Let’s take DoConcurrent version of this and brainstorm design for pass.

DoConcurrent version of this will look like

subroutine simple(n, a, b)
integer :: i, n
real :: a(n), b(n)

do concurrent (i = 2:n)
b(i) = (a(i) + a(i-1)) / 2.0
end do

end subroutine

Compiler Flag

We may need to add a compiler flag --openmp to link, if enabled will execute the pass, else skip it.

We do have one --openmp Enable openmp, that is good.

Pass replace_openmp

Pass: replace_openmp

DoConcurrent is a statement, we will create a simple ASR::BaseWalkVisitor with special handling for DoConcurrent statements.

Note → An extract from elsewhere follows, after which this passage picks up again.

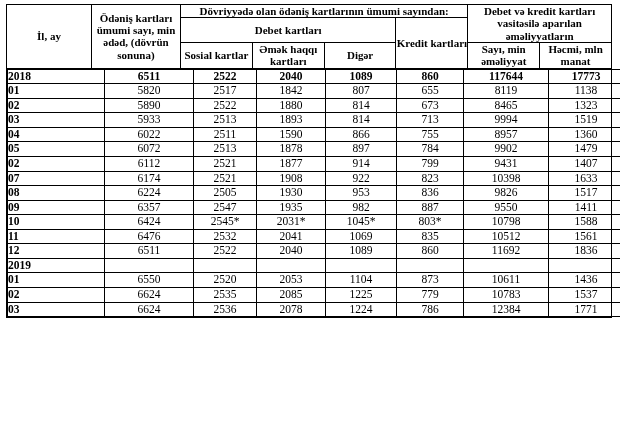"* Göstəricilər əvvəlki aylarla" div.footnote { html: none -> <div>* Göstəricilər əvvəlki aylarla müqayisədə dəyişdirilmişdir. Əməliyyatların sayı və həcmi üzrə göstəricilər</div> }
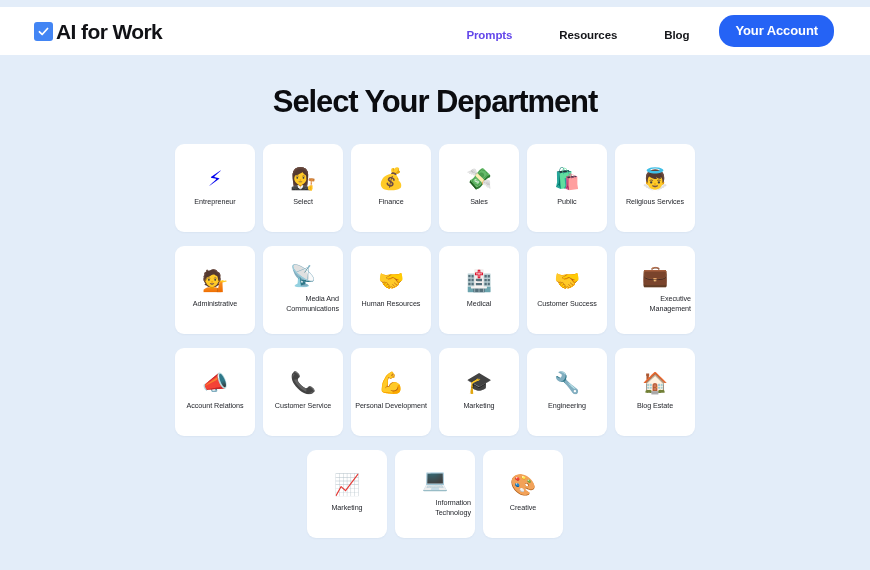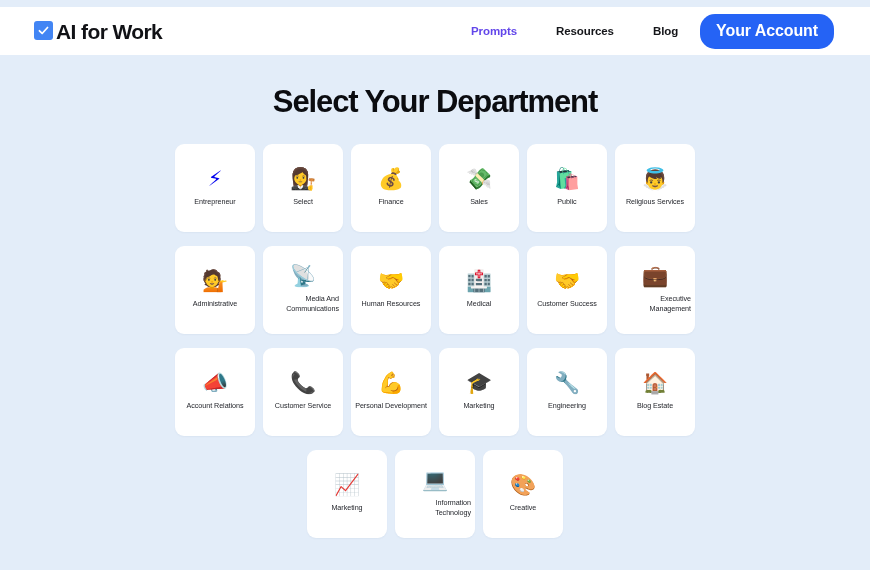"AI for Work" .brand { align-items: flex-start -> center }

visit_DoConcurrent will do the following:

  • will trap all do concurrent loops
  • identify private and shared variables
  • create function like _omp_fn and populate it
  • create function _GOMP_parallel ( BindC ) with required arguments
  • add a new subroutine call to _GOMP_parallel in body

Execution and Testing

To test it in integration test, we can generate executable using

lfortran -c a.f90 -o a.o

and then link libopenmp.dylib, LFortran runtime library and execute it. We can follow symbolics there.